++++ Records supplied ++++

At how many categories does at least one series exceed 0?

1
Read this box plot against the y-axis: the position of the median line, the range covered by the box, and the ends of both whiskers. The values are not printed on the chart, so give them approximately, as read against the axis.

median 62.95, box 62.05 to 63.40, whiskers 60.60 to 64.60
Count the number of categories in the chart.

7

++++
++++ Records supplied ++++

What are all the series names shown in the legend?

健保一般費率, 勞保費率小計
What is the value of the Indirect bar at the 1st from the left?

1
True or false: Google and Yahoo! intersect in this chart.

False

++++

#### What the exercise asks:
Quote the lines starting at the one containing "At how many" and ending at the one containing "Read this box", both included.

#### Answer to the exercise:
At how many categories does at least one series exceed 0?

1
Read this box plot against the y-axis: the position of the median line, the range covered by the box, and the ends of both whiskers. The values are not printed on the chart, so give them approximately, as read against the axis.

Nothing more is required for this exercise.